Hofman’s new scholarly home is also likely to open up new research possibilities. He says he is thrilled to have the chance to discuss ideas with colleagues in “the most important department of epidemiology in the world.” The department has hosted giants in the field like the late Brian MacMahon, chair for over 30 years and best known for his work on risk factors for breast cancer and lung cancer, and the late Dimitrios Trichopoulos, Vincent L. Gregory Professor of Cancer Prevention and professor of epidemiology, who was renowned for his work on the Mediterranean diet and the health effects of passive smoking. New faculty have also made their mark, like those working on causal inference—a set of methods that Hofman foresees as being helpful in teasing out the complex chain of connections between Alzheimer’s and factors like diet and physical exercise.

As Hofman sees it, the biggest challenges in Alzheimer’s will be to find preventable causes and to detect groups of people who are particularly at risk for the disease.

DEMYTHOLOGIZING ALZHEIMER’S

Although Hofman has family members who have suffered from Alzheimer’s, he’d rather talk about the universality of the disease.

“A professor of mine in medical school would ask a lecture hall full of students how many had a family member with cardiovascular disease, and most hands would go up,” he says. “I ask my classes now about Alzheimer’s disease, and it’s the same thing.
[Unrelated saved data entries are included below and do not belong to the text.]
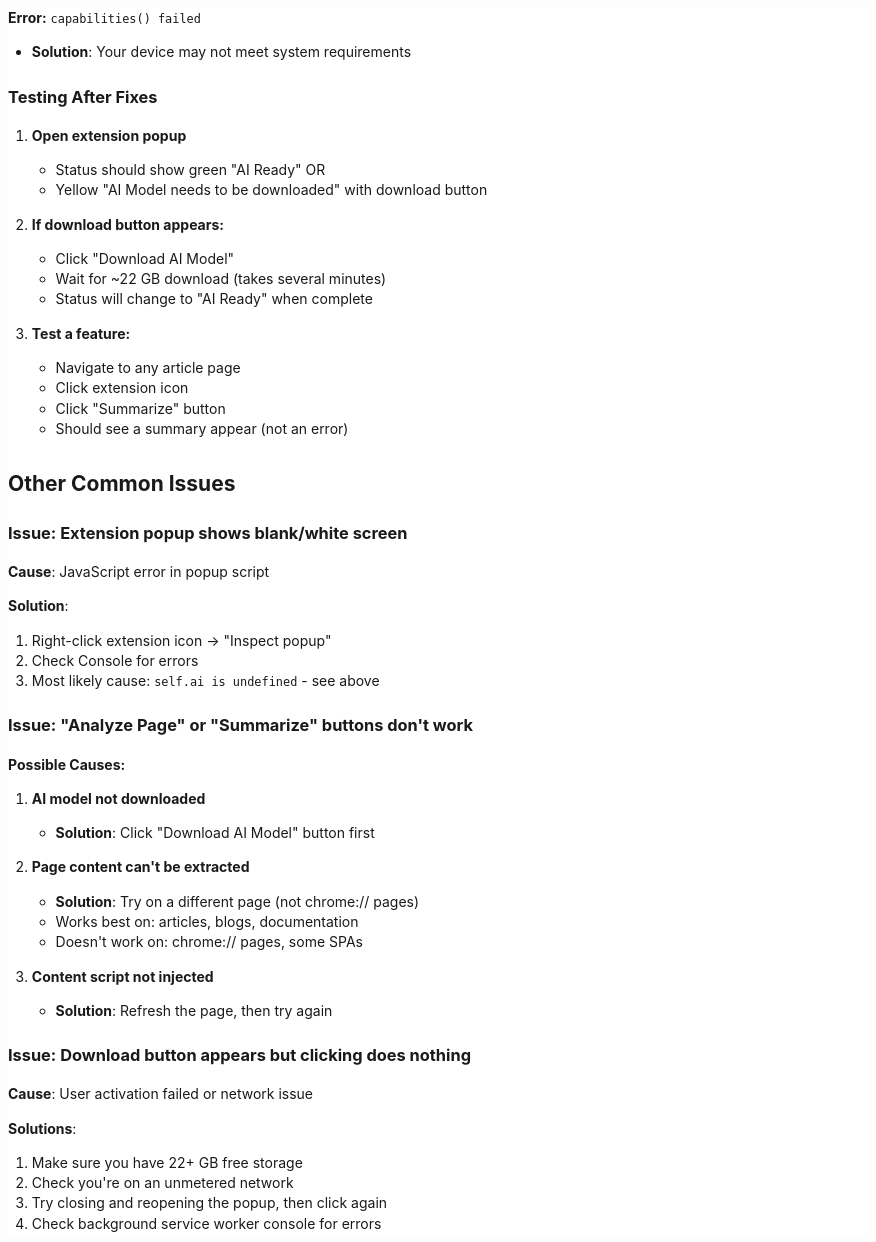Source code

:**Error:** `capabilities() failed`
- **Solution**: Your device may not meet system requirements

### Testing After Fixes

1. **Open extension popup**
   - Status should show green "AI Ready" OR
   - Yellow "AI Model needs to be downloaded" with download button

2. **If download button appears:**
   - Click "Download AI Model"
   - Wait for ~22 GB download (takes several minutes)
   - Status will change to "AI Ready" when complete

3. **Test a feature:**
   - Navigate to any article page
   - Click extension icon
   - Click "Summarize" button
   - Should see a summary appear (not an error)

## Other Common Issues

### Issue: Extension popup shows blank/white screen

**Cause**: JavaScript error in popup script

**Solution**:
1. Right-click extension icon → "Inspect popup"
2. Check Console for errors
3. Most likely cause: `self.ai is undefined` - see above

### Issue: "Analyze Page" or "Summarize" buttons don't work

**Possible Causes:**

1. **AI model not downloaded**
   - **Solution**: Click "Download AI Model" button first

2. **Page content can't be extracted**
   - **Solution**: Try on a different page (not chrome:// pages)
   - Works best on: articles, blogs, documentation
   - Doesn't work on: chrome:// pages, some SPAs

3. **Content script not injected**
   - **Solution**: Refresh the page, then try again

### Issue: Download button appears but clicking does nothing

**Cause**: User activation failed or network issue

**Solutions**:
1. Make sure you have 22+ GB free storage
2. Check you're on an unmetered network
3. Try closing and reopening the popup, then click again
4. Check background service worker console for errors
Everyone has been touched.”

Hofman recently participated in an “Ask Me Anything” online Q&A session on the website Reddit, inviting members of the public to talk to him about Alzheimer’s. The internet is a minefield of bad information about Alzheimer’s, from exposés on the supposed harmful effects of living near a power line to the latest miracle cure made from turmeric. Hofman fielded a range of questions—many of which seem tinged with a sense of fear or fatalism.

For Hofman, the aim was not only to deliver his public health message but also to let people know that researchers are working hard to help stop this devastating disease. “It’s important to defeat the fatalistic idea that Alzheimer’s is something that simply comes with aging and you can’t do anything about it,” he says. “We are studying it, and we will find the causes.”

Amy Roeder is associate editor of Harvard Public Health.